I came out of the hospital 20,000 yen lighter (roughly A$300) and none the wiser as to what was actually wrong with me.
Last week I had the pleasure of returning to the same hosptial armed with a larger Japanese vocabulary and my in-house translator, Matt. The doctor (a different doctor, in a different part of the hospital, requiring a different hospital card) shot all these questions and instructions at me in rapid-fire Japanese which I still couldn't understand and which Matt had to preface with; "I think he said....."
At one stage the doctor apparently asked Matt if I wanted stronger painkillers to which I responded with "hell yes, give me the f!@#$ing motherload" (Matt's translation; "yes, please"). The "stronger painkillers" turned out to be the mysteriously named "Selbex". On further investigation, I discovered that Selbex is actually prescribed for gastro, prompting me to think that the doctor had perhaps asked Matt if I had a problem with gas. I mean, I had had a pretty spicy curry the night before, but what this had to do with a sprained back is anyone's guess...

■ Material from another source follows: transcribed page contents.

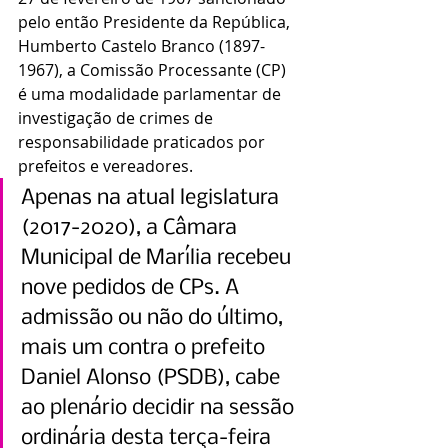
pelo então Presidente da República, 
Humberto Castelo Branco (1897-
1967), a Comissão Processante (CP) 
é uma modalidade parlamentar de 
investigação de crimes de 
responsabilidade praticados por 
prefeitos e vereadores.
Apenas na atual legislatura 
(2017-2020), a Câmara 
Municipal de Marília recebeu 
nove pedidos de CPs. A 
admissão ou não do último, 
mais um contra o prefeito 
Daniel Alonso (PSDB), cabe 
ao plenário decidir na sessão 
ordinária desta terça-feira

I left the hospital loaded down with Selbex and a host of other drugs with, yet again, absolutely no idea of what was actually wrong with me. One week later, the mystery of the Selbex has not been resolved, but not only has it helped my back, it has made me quite regular.
March 03, 2003
Dirty secrets
Japan, for all its boasting about being the "second biggest economy in the world" has some very dirty little secrets it likes to shove into a cupboard with all the other shoes that don't fit. And Tokyo, the capital of affluence, has its own ill-fitting wardrobe in the shape of its impoverished enclaves, be they the makeshift-boxes of Ikebukuro station or the ghettos near Tokyo Bay.